Instructions to follow
Every line from the one holding "3 முதல் பாடல்" through the final line of the entries is to be reproduced exactly, and no other line.

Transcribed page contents

□ □ □ □

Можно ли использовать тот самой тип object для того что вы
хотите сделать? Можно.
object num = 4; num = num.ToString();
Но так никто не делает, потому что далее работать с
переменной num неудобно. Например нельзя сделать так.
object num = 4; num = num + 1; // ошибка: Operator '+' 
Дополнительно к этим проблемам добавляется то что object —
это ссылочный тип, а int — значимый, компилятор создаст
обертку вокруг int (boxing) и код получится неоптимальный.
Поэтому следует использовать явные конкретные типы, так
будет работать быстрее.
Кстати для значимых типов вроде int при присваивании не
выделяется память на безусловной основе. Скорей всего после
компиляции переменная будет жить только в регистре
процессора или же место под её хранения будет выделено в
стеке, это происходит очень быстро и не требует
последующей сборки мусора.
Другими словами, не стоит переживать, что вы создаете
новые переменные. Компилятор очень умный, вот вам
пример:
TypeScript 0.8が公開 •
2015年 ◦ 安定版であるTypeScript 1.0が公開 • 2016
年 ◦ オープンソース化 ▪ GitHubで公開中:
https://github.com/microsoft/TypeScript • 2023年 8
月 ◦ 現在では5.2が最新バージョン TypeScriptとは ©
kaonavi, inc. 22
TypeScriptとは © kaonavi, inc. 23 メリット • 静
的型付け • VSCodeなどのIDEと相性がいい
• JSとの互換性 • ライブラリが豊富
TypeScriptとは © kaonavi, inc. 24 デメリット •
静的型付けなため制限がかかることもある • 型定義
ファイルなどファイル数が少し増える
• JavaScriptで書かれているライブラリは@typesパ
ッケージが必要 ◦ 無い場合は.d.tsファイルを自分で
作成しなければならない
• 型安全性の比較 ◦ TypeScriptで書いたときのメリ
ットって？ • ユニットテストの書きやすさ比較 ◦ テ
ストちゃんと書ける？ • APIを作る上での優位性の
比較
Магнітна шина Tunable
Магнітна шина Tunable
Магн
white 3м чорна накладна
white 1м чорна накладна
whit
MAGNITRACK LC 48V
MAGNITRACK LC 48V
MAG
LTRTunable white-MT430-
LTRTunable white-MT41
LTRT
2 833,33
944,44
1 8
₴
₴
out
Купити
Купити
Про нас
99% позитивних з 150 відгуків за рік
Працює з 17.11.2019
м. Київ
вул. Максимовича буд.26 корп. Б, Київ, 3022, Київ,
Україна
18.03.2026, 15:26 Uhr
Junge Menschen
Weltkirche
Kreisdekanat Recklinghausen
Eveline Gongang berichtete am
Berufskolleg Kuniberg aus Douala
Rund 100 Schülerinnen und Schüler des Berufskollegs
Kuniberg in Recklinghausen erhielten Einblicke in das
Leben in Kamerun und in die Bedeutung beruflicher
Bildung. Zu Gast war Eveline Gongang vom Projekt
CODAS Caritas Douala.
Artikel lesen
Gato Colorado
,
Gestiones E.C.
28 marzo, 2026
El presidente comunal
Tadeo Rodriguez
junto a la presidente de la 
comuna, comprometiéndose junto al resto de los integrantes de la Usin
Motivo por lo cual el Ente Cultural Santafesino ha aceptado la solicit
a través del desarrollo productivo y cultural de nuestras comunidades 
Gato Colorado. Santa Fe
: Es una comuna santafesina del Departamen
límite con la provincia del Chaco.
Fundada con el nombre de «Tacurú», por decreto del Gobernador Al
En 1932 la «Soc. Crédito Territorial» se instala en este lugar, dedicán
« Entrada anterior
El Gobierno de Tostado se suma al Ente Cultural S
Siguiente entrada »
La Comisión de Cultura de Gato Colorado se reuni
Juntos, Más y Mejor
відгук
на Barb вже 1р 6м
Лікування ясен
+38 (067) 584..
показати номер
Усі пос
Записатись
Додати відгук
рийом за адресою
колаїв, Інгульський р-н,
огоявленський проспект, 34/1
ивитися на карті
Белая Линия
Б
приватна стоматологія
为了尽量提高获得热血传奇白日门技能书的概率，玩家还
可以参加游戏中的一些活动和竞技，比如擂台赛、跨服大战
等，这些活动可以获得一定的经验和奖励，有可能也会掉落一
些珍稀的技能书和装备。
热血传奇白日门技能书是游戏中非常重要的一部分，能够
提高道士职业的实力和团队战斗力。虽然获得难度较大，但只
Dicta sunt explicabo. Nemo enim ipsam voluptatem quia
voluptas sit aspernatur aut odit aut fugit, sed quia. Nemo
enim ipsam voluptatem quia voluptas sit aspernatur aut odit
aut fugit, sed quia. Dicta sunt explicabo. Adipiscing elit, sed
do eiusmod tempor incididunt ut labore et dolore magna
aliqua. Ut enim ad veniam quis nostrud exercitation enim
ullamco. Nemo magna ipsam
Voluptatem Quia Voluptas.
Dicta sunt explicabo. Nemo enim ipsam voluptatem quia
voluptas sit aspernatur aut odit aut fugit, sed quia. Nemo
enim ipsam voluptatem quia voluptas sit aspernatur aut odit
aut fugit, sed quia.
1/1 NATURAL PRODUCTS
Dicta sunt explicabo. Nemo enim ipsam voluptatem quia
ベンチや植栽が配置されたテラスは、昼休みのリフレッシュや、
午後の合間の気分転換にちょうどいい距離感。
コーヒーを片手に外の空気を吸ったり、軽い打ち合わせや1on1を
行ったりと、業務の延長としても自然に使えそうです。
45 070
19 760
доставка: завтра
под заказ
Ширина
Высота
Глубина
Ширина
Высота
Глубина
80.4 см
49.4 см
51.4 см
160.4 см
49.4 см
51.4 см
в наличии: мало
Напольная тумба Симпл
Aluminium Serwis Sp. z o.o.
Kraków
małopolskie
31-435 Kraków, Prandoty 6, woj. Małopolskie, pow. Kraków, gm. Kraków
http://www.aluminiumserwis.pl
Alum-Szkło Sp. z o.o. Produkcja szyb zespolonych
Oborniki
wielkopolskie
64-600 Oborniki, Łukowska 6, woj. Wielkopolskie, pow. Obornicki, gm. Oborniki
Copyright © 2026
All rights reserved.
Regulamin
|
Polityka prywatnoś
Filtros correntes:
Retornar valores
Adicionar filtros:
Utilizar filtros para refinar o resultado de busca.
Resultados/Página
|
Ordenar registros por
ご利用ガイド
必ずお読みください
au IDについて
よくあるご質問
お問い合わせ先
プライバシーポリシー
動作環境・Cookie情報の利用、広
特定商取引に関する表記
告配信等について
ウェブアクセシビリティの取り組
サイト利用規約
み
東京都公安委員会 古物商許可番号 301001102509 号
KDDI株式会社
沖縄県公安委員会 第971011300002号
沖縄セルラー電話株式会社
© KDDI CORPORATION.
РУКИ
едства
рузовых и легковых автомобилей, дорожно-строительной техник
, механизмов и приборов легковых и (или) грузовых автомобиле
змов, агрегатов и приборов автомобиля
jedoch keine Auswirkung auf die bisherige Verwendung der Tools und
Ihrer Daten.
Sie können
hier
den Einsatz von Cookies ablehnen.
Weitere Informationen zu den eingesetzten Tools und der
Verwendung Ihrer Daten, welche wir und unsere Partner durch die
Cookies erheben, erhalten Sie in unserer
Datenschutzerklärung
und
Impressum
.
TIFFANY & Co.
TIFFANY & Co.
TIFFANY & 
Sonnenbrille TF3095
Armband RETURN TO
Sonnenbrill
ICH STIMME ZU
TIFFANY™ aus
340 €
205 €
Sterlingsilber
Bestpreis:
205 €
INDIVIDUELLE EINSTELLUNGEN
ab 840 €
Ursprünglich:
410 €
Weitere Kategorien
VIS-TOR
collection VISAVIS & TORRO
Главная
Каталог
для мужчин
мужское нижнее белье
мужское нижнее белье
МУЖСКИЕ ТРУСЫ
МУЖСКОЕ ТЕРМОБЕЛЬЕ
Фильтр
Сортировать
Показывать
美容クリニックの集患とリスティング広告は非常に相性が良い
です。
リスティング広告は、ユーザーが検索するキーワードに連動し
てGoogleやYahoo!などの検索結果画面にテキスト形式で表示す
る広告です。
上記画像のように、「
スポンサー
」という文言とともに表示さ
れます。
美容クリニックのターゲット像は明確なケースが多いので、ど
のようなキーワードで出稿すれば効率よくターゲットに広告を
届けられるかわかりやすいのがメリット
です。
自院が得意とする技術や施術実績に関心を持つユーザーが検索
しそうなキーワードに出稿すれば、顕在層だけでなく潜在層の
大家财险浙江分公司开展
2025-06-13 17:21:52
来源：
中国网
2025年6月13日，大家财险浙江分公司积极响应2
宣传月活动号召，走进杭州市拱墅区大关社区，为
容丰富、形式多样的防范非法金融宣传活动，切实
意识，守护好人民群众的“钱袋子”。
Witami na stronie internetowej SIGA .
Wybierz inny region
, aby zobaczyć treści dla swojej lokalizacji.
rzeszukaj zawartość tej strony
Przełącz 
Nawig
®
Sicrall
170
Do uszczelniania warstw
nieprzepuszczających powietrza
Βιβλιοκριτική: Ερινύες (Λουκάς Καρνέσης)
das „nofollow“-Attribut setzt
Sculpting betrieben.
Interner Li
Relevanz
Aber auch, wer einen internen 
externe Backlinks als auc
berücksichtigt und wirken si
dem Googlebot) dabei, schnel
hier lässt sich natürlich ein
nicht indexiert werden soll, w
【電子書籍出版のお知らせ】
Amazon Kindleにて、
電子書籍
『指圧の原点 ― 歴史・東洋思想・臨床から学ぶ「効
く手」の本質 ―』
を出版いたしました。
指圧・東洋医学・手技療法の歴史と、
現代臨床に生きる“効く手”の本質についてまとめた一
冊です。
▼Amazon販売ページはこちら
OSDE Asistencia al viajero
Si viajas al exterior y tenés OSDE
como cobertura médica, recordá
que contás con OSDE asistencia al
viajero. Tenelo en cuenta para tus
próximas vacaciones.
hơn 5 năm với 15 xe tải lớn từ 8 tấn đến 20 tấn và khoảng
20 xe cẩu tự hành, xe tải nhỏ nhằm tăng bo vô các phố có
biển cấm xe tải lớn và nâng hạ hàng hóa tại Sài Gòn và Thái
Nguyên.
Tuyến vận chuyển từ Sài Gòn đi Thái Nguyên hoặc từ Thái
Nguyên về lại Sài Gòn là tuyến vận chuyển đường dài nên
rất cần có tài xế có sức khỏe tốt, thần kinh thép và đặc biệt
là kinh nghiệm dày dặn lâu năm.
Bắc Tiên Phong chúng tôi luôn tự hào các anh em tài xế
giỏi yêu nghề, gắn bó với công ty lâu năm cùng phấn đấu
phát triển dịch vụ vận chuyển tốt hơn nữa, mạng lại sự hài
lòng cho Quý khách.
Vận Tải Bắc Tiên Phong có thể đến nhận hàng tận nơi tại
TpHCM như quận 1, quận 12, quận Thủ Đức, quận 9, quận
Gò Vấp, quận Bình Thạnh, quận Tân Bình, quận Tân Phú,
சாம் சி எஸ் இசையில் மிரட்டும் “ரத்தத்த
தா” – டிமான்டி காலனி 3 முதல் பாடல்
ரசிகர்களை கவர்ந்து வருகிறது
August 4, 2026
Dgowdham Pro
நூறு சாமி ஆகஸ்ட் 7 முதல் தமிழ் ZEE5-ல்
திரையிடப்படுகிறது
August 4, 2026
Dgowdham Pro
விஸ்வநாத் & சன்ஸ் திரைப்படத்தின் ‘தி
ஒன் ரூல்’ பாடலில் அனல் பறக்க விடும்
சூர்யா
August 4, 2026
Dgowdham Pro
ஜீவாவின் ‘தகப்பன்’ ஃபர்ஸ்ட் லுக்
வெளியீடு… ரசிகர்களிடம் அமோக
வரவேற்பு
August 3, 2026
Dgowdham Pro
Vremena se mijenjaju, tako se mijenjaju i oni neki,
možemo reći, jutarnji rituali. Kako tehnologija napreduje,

□ □ □ □

Written reply
தா” – டிமான்டி காலனி 3 முதல் பாடல்
ரசிகர்களை கவர்ந்து வருகிறது
August 4, 2026
Dgowdham Pro
நூறு சாமி ஆகஸ்ட் 7 முதல் தமிழ் ZEE5-ல்
திரையிடப்படுகிறது
August 4, 2026
Dgowdham Pro
விஸ்வநாத் & சன்ஸ் திரைப்படத்தின் ‘தி
ஒன் ரூல்’ பாடலில் அனல் பறக்க விடும்
சூர்யா
August 4, 2026
Dgowdham Pro
ஜீவாவின் ‘தகப்பன்’ ஃபர்ஸ்ட் லுக்
வெளியீடு… ரசிகர்களிடம் அமோக
வரவேற்பு
August 3, 2026
Dgowdham Pro
Vremena se mijenjaju, tako se mijenjaju i oni neki,
možemo reći, jutarnji rituali. Kako tehnologija napreduje,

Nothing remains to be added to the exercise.